Apple tacle à nouveau l'Europe, l'opposant à un Japon plus accommodant sur l'App Store
Ce contenu est réservé aux abonnés La Tribune

La flexibilité du Japon sur les règles de l'App Store offre un nouvel argument pour Apple.
Reuters
Ce contenu est réservé aux abonnés La Tribune

La flexibilité du Japon sur les règles de l'App Store offre un nouvel argument pour Apple.
Reuters
Apple aura rarement été aussi acide. La marque à la pomme a dévoilé dans la nuit du 17 au 18 décembre une série de mesures pour se conformer aux réglementations anticoncurrentielles japonaises. Mais cette annonce s'est rapidement transformée en comparaison appuyée entre le pays du soleil levant et l'Union européenne. Bruxelles bataille depuis plusieurs années avec le géant de la tech, brandissant le Digital Markets Act (DMA), un arsenal législatif visant à contrebalancer la domination des mastodontes du numérique par des règles particulièrement strictes.
Lors d'un point presse, Apple n'a pas hésité à comparer l'administration européenne à une bureaucratie bridant l'innovation de la célèbre marque et menaçant la vie privée de ses utilisateurs. Si le texte japonais, le Mobile Software Competition Act (MSCA), et la réglementation européenne convergent sur de nombreux points, c'est bien sur quelques détails décisifs pour le contrôle des applications qu'Apple concentre son argumentaire.
Concrètement, au Japon, le géant californien cède et accepte d'ouvrir son écosystème iOS en autorisant des places de marché d'applications alternatives ainsi que des moyens de paiement tiers. Jusqu'à présent, tout transitait exclusivement par l'App Store et le système d'achats intégrés d'Apple. Le groupe garde toutefois un œil sur les nouveaux entrants puisque les applications téléchargées hors du magasin officiel devront désormais franchir l'étape de la notarisation, un processus de vérification du fonctionnement destiné à s'assurer qu'elles ne contiennent ni virus ni logiciels malveillants connus.

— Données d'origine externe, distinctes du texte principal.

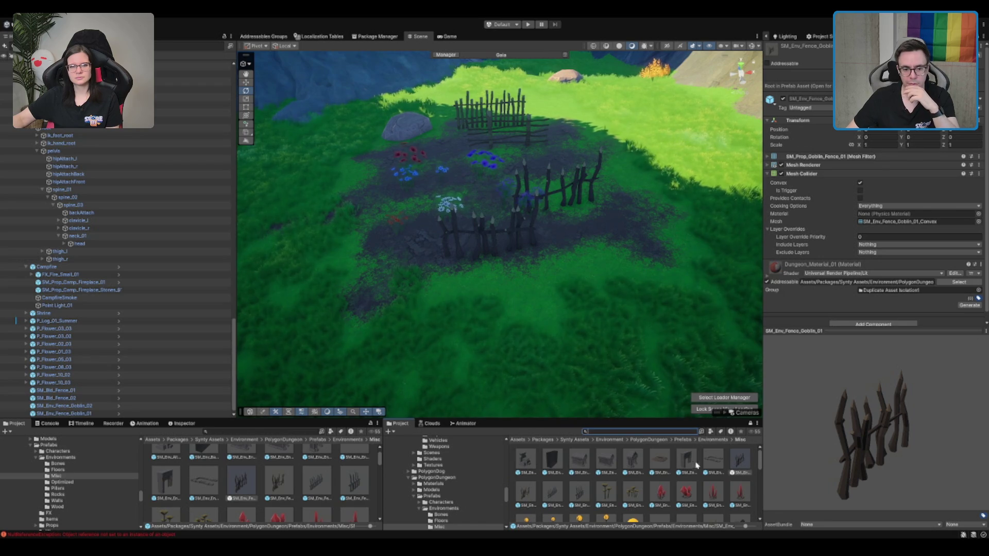
click(579, 492)
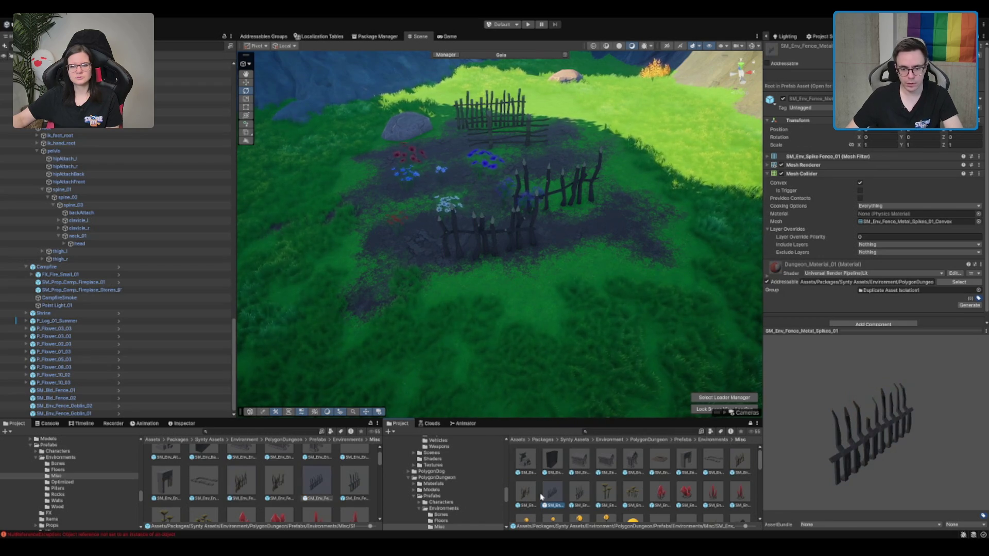
scroll(544, 497, down, 1)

Tokyo a également autorisé le géant de la tech à introduire des exceptions ciblées. Les applications destinées aux moins de 13 ans ne pourront pas inclure de liens vers des paiements externes, tandis que les utilisateurs de moins de 18 ans devront obtenir une autorisation parentale pour tout achat réalisé hors du système Apple. Pour le groupe de Cupertino, ce cadre permet d'éviter tout scandale impliquant des mineurs, tout en conservant la main sur le système d'achat d'un large éventail d'applications. Nombre de jeux vidéo ou de services éducatifs sont en effet considérés comme accessibles aux plus jeunes. L'entreprise rappelle régulièrement qu'en se conformant à l'ouverture des applications, elle a vu apparaître les premières plateformes à caractère pornographique sur son système.